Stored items
* * * * *

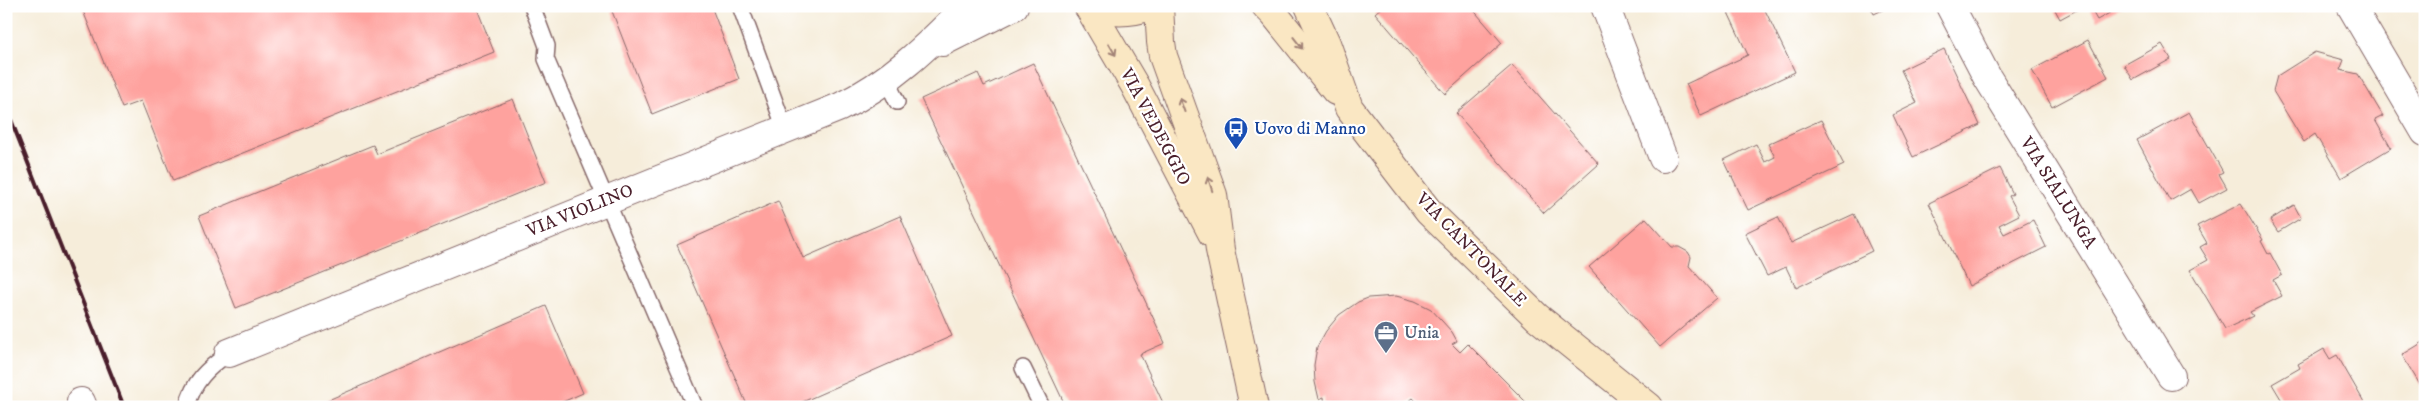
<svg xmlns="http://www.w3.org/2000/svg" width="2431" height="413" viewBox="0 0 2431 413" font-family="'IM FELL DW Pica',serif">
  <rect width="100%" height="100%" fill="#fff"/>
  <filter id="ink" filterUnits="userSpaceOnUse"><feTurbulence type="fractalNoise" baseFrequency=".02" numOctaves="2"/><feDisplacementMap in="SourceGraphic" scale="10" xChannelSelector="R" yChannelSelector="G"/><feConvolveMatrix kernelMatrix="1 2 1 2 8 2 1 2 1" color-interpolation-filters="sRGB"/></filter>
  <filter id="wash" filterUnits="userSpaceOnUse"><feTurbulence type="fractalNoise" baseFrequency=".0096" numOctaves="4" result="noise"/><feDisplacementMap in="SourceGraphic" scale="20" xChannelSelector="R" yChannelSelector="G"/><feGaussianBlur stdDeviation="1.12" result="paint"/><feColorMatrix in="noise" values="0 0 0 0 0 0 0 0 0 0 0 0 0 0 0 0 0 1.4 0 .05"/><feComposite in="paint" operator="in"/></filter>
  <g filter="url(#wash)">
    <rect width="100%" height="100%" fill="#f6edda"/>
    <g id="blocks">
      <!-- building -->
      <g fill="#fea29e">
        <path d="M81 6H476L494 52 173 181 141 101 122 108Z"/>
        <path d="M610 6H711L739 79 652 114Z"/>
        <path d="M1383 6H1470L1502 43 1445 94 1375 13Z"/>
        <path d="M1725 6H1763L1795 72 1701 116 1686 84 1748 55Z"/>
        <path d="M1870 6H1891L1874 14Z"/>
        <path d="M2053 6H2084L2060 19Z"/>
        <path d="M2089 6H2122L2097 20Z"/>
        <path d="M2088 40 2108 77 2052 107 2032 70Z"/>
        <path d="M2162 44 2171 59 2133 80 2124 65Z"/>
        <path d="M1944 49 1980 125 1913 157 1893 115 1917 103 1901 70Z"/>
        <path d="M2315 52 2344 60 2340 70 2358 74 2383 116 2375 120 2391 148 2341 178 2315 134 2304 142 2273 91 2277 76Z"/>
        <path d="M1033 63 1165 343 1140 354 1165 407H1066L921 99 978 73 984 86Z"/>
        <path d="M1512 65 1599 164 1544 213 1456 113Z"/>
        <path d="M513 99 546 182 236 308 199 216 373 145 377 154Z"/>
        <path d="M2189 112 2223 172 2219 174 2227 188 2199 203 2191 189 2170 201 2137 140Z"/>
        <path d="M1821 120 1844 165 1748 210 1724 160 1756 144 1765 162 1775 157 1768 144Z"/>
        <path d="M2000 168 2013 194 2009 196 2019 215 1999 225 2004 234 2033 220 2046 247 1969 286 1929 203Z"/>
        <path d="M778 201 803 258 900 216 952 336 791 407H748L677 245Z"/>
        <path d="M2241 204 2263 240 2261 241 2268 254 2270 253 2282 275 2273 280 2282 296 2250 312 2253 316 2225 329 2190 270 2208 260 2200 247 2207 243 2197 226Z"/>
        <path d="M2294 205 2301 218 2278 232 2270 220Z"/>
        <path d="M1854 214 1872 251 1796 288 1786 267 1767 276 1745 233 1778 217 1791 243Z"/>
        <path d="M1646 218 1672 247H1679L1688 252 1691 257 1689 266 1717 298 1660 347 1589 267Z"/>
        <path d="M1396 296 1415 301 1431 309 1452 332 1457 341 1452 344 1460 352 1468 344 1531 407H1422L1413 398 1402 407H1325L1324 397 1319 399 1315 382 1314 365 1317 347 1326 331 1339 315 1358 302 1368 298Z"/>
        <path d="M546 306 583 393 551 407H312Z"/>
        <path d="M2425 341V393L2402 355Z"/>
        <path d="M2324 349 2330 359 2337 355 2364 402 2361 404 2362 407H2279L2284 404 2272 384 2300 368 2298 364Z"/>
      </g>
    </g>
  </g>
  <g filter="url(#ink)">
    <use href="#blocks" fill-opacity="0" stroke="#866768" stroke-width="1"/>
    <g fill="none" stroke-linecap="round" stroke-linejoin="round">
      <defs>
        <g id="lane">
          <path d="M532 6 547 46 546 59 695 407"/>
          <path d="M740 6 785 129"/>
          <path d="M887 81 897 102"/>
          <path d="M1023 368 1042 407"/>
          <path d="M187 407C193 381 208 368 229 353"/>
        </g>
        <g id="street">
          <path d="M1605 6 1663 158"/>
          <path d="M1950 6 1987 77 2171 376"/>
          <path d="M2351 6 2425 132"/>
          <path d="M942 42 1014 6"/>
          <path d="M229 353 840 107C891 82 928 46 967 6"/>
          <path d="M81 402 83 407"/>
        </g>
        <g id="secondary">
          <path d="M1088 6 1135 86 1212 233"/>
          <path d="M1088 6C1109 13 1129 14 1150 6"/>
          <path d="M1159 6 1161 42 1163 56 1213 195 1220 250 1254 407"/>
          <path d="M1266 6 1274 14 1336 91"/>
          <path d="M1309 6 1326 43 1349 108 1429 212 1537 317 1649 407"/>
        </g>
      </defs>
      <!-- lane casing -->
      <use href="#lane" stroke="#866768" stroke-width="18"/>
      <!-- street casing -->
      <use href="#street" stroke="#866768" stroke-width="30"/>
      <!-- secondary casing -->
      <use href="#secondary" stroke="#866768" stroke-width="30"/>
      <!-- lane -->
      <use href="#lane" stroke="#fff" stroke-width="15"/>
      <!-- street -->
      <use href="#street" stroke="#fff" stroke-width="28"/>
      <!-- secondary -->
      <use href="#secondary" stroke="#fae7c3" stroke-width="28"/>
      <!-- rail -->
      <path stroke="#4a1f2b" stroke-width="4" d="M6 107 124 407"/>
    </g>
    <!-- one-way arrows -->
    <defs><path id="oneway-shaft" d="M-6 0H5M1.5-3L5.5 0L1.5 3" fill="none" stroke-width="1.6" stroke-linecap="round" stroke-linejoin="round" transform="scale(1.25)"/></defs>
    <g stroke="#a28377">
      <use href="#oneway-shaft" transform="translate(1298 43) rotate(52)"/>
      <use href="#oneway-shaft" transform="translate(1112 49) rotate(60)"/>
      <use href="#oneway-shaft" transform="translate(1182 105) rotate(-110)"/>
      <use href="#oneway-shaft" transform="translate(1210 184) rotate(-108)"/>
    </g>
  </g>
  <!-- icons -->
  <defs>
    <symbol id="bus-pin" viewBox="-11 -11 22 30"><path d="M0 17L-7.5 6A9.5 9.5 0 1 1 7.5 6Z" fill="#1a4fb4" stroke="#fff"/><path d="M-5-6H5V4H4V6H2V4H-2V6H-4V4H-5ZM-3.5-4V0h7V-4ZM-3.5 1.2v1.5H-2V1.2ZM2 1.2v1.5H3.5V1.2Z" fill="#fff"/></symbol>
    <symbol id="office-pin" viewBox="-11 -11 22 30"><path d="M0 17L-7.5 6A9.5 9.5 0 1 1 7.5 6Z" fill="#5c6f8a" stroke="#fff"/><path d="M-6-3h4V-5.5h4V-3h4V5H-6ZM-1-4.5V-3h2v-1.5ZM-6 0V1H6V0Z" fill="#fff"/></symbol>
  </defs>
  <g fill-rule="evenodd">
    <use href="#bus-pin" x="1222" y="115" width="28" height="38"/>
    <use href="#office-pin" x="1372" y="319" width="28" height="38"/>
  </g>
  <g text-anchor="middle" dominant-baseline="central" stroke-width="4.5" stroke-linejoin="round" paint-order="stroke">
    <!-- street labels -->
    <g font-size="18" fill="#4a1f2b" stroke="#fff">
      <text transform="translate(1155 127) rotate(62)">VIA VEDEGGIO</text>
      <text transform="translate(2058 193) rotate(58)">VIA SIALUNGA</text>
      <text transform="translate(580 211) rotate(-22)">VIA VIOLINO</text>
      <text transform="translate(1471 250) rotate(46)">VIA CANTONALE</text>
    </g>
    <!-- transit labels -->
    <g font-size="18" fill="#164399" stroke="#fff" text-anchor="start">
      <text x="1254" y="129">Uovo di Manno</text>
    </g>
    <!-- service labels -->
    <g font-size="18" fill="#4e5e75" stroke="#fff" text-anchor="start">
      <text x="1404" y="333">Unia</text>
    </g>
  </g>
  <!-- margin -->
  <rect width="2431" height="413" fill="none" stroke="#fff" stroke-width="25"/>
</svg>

* * * * *

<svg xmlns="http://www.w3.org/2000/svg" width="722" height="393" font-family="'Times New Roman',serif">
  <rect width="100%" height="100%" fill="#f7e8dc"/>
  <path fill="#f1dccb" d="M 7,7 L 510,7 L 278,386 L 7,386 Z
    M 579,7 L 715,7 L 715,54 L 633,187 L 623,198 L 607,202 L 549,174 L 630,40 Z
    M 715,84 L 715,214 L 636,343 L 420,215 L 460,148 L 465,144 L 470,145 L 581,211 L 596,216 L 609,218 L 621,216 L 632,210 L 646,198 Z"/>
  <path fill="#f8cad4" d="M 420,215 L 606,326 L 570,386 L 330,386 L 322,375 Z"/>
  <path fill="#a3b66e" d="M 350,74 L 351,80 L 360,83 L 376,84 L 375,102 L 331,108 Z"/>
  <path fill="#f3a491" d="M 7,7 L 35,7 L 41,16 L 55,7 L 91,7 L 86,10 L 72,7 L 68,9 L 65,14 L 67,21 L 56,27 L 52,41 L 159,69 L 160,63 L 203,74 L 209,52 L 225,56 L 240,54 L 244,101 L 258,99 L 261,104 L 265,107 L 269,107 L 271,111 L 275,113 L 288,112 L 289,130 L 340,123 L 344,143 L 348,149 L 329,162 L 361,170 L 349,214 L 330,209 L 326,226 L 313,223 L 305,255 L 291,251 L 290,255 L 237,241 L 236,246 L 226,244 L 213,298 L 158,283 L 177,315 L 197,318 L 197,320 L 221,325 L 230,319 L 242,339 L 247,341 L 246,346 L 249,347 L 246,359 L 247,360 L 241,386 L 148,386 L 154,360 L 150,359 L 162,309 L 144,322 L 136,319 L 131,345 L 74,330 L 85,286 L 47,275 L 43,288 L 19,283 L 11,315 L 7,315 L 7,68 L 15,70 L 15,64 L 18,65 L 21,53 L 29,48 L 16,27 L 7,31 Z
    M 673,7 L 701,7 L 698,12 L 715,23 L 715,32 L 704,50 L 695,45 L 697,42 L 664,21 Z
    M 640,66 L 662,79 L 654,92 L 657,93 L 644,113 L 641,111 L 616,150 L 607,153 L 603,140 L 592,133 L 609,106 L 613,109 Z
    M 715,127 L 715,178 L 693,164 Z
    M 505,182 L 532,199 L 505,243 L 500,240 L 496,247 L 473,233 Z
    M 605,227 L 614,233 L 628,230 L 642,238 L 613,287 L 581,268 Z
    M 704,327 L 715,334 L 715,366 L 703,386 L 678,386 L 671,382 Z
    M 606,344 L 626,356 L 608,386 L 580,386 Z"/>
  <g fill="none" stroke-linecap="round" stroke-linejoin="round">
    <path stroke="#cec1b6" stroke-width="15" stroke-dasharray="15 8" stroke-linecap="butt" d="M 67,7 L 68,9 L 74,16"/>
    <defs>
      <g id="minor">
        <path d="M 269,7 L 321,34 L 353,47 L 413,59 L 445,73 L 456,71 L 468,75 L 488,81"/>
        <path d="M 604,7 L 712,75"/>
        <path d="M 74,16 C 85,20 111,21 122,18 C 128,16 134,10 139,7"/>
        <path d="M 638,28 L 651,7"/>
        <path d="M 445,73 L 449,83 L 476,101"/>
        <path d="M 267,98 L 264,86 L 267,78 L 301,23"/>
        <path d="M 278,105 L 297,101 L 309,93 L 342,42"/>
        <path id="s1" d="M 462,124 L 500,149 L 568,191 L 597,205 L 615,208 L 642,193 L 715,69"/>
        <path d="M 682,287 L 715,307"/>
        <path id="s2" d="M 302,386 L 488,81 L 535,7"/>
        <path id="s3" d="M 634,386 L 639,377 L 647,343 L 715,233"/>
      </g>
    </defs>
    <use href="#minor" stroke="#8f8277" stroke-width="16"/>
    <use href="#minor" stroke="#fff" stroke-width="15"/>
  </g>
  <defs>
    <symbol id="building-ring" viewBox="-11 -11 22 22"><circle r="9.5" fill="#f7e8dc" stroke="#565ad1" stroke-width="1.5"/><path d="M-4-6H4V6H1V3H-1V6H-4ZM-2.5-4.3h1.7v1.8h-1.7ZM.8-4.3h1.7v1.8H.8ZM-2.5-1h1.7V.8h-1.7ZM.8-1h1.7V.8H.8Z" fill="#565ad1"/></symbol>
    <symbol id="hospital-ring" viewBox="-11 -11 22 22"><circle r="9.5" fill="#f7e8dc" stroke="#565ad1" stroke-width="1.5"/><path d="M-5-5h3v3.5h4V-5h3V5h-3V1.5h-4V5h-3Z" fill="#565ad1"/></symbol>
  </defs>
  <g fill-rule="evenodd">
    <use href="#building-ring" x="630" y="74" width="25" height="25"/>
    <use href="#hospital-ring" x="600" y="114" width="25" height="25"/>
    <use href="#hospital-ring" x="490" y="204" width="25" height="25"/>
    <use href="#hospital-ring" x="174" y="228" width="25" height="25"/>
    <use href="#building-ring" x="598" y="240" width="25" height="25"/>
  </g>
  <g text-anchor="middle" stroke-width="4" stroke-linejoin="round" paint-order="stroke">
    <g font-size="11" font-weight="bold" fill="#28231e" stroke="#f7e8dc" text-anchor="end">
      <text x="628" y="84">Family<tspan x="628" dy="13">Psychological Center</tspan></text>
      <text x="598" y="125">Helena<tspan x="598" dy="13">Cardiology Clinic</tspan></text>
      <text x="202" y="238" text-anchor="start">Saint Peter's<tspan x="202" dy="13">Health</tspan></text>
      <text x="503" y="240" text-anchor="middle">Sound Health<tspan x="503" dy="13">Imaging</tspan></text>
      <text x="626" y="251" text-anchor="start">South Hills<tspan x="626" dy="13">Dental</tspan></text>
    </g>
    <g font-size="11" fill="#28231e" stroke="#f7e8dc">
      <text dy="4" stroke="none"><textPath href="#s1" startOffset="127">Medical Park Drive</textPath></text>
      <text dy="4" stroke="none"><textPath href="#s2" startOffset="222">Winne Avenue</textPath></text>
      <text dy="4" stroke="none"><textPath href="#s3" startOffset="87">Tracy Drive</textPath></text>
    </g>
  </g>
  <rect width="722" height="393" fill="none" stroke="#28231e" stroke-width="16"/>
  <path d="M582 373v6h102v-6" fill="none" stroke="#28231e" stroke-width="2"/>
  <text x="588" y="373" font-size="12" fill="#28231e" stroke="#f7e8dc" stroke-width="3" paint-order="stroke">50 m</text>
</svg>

* * * * *

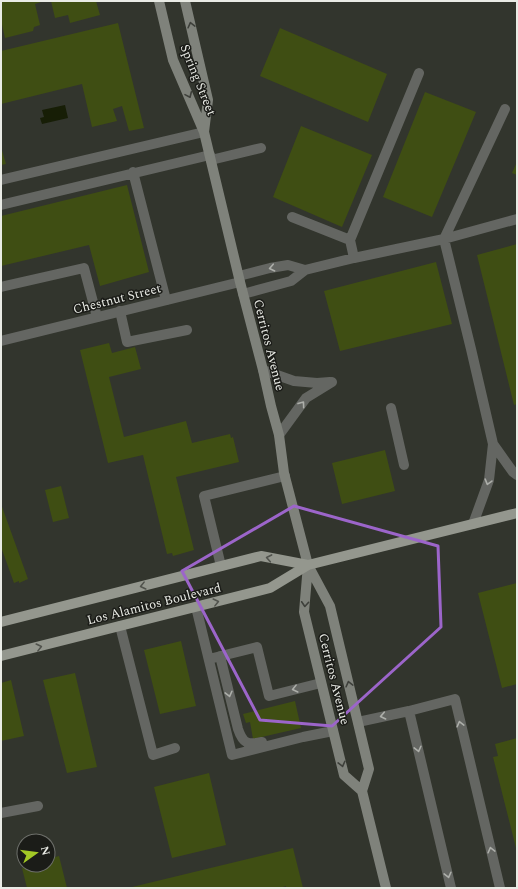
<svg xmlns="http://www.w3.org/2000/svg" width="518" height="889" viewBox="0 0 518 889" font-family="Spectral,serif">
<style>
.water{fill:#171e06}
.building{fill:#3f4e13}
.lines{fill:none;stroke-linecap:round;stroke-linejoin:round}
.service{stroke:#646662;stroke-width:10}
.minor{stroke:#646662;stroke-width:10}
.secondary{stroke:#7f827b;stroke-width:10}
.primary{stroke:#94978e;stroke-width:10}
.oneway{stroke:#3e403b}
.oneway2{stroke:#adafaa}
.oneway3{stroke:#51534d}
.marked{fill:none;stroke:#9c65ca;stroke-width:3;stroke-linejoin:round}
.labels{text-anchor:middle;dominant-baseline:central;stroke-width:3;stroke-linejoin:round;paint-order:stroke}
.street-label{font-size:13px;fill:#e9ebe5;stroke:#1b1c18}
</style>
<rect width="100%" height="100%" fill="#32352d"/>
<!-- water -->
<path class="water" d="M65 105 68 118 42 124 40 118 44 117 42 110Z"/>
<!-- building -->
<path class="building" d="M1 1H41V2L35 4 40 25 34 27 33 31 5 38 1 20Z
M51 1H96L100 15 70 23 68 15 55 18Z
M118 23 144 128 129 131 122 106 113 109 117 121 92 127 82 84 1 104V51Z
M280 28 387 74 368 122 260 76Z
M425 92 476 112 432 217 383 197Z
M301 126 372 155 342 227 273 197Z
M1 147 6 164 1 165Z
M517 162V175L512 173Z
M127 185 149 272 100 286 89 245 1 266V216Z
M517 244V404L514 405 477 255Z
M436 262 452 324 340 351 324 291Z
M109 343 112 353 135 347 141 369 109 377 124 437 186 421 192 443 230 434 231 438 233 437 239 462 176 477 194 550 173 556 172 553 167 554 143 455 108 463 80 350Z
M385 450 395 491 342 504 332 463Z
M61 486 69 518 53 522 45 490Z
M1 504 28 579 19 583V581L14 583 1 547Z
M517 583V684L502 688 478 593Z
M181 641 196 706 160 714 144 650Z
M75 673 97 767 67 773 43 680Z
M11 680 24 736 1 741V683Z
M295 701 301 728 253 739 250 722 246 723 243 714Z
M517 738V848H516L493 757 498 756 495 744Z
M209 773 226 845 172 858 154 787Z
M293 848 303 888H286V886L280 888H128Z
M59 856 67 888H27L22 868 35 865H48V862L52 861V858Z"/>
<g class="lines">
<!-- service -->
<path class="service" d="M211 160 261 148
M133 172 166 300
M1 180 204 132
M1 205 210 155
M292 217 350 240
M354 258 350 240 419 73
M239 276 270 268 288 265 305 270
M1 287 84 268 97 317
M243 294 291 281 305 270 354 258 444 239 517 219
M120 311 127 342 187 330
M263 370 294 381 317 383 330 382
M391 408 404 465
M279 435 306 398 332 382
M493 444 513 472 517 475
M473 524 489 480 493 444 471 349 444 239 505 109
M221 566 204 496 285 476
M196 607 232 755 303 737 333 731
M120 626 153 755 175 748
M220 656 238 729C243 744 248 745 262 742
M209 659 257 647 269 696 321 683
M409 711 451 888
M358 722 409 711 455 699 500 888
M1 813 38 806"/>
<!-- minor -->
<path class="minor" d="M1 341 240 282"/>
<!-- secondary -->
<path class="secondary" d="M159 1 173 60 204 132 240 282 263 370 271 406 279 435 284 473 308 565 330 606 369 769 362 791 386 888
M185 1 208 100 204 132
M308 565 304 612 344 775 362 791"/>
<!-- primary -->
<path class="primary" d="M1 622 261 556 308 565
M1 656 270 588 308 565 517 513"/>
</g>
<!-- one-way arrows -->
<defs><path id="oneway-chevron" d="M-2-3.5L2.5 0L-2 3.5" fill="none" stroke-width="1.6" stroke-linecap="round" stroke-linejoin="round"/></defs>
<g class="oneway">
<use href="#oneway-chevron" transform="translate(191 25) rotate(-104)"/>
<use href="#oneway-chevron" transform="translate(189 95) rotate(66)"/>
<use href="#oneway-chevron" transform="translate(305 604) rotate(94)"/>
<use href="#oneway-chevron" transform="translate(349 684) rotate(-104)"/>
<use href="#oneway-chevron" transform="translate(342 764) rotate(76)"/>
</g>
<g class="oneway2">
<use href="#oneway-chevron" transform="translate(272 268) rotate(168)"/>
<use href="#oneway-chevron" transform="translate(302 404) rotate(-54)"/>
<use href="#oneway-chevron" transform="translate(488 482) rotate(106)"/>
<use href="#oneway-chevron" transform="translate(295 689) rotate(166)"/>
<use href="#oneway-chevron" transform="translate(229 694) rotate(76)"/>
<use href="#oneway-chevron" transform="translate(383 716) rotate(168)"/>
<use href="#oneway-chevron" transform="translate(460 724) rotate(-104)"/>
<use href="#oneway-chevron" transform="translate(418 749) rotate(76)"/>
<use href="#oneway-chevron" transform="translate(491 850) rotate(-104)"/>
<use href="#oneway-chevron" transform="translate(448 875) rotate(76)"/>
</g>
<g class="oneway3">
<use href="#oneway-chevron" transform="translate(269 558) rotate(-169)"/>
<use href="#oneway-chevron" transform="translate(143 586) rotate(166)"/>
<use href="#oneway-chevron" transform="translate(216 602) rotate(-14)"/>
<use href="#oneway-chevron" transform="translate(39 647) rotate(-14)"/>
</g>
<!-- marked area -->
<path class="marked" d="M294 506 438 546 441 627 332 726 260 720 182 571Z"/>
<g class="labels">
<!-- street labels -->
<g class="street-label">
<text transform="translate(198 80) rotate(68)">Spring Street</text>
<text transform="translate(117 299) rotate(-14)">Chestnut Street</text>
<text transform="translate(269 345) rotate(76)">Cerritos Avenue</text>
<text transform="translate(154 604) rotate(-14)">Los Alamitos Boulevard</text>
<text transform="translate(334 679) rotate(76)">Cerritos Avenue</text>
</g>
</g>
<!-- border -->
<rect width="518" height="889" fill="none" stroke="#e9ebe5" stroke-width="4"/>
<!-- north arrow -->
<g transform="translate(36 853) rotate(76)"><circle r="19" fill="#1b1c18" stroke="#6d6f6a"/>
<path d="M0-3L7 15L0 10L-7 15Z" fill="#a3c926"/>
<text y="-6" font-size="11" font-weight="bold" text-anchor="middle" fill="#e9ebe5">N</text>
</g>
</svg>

* * * * *

• _What you will do_: Look through the data above. Copy every line with the string "type" in it.

• _Response_:
  <filter id="ink" filterUnits="userSpaceOnUse"><feTurbulence type="fractalNoise" baseFrequency=".02" numOctaves="2"/><feDisplacementMap in="SourceGraphic" scale="10" xChannelSelector="R" yChannelSelector="G"/><feConvolveMatrix kernelMatrix="1 2 1 2 8 2 1 2 1" color-interpolation-filters="sRGB"/></filter>
  <filter id="wash" filterUnits="userSpaceOnUse"><feTurbulence type="fractalNoise" baseFrequency=".0096" numOctaves="4" result="noise"/><feDisplacementMap in="SourceGraphic" scale="20" xChannelSelector="R" yChannelSelector="G"/><feGaussianBlur stdDeviation="1.12" result="paint"/><feColorMatrix in="noise" values="0 0 0 0 0 0 0 0 0 0 0 0 0 0 0 0 0 1.4 0 .05"/><feComposite in="paint" operator="in"/></filter>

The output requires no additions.